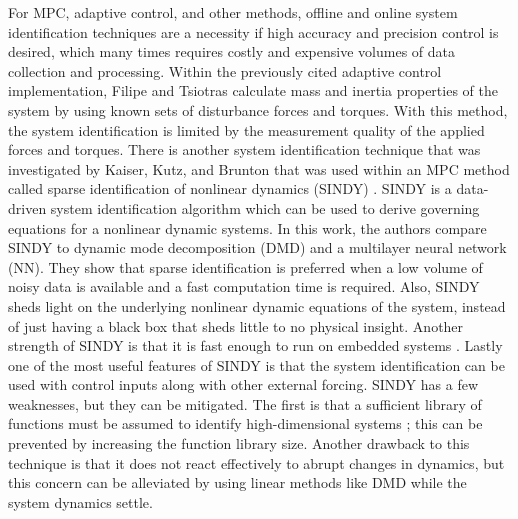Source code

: \documentclass[letterpaper, preprint, paper,11pt]{AAS}	%
\begin{document}
For MPC, adaptive control, and other methods, offline and online system identification techniques are a necessity if high accuracy and precision control is desired, which many times requires costly and expensive volumes of data collection and processing. Within the previously cited adaptive control implementation, Filipe and Tsiotras calculate mass and inertia properties of the system by using known sets of disturbance forces and torques. With this method, the system identification is limited by the measurement quality of the applied forces and torques. There is another system identification technique that was investigated by Kaiser, Kutz, and Brunton that was used within an MPC method called sparse identification of nonlinear dynamics (SINDY) \cite{KaiserKutz_SparseID}. SINDY is a data-driven system identification algorithm which can be used to derive governing equations for a nonlinear dynamic systems. In this work, the authors compare SINDY to dynamic mode decomposition (DMD) and a multilayer neural network (NN). They show that sparse identification is preferred when a low volume of noisy data is available and a fast computation time is required. Also, SINDY sheds light on the underlying nonlinear dynamic equations of the system, instead of just having a black box that sheds little to no physical insight. Another strength of SINDY is that it is fast enough to run on embedded systems \cite{provost_williams_SINDY}. Lastly one of the most useful features of SINDY is that the system identification can be used with control inputs along with other external forcing. SINDY has a few weaknesses, but they can be mitigated. The first is that a sufficient library of functions must be assumed to identify high-dimensional systems \cite{KaiserKutz_SparseID}; this can be prevented by increasing the function library size. Another drawback to this technique is that it does not react effectively to abrupt changes in dynamics, but this concern can be alleviated by using linear methods like DMD while the system dynamics settle\cite{KaiserKutz_SparseID}.
 
\end{document}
**********
**Exercise brief:** An exact retyping of each record, with no pictures, is the answer required.

**Task result:**
Source code

: \documentclass[letterpaper, preprint, paper,11pt]{AAS}	%
\begin{document}
For MPC, adaptive control, and other methods, offline and online system identification techniques are a necessity if high accuracy and precision control is desired, which many times requires costly and expensive volumes of data collection and processing. Within the previously cited adaptive control implementation, Filipe and Tsiotras calculate mass and inertia properties of the system by using known sets of disturbance forces and torques. With this method, the system identification is limited by the measurement quality of the applied forces and torques. There is another system identification technique that was investigated by Kaiser, Kutz, and Brunton that was used within an MPC method called sparse identification of nonlinear dynamics (SINDY) \cite{KaiserKutz_SparseID}. SINDY is a data-driven system identification algorithm which can be used to derive governing equations for a nonlinear dynamic systems. In this work, the authors compare SINDY to dynamic mode decomposition (DMD) and a multilayer neural network (NN). They show that sparse identification is preferred when a low volume of noisy data is available and a fast computation time is required. Also, SINDY sheds light on the underlying nonlinear dynamic equations of the system, instead of just having a black box that sheds little to no physical insight. Another strength of SINDY is that it is fast enough to run on embedded systems \cite{provost_williams_SINDY}. Lastly one of the most useful features of SINDY is that the system identification can be used with control inputs along with other external forcing. SINDY has a few weaknesses, but they can be mitigated. The first is that a sufficient library of functions must be assumed to identify high-dimensional systems \cite{KaiserKutz_SparseID}; this can be prevented by increasing the function library size. Another drawback to this technique is that it does not react effectively to abrupt changes in dynamics, but this concern can be alleviated by using linear methods like DMD while the system dynamics settle\cite{KaiserKutz_SparseID}.
 
\end{document}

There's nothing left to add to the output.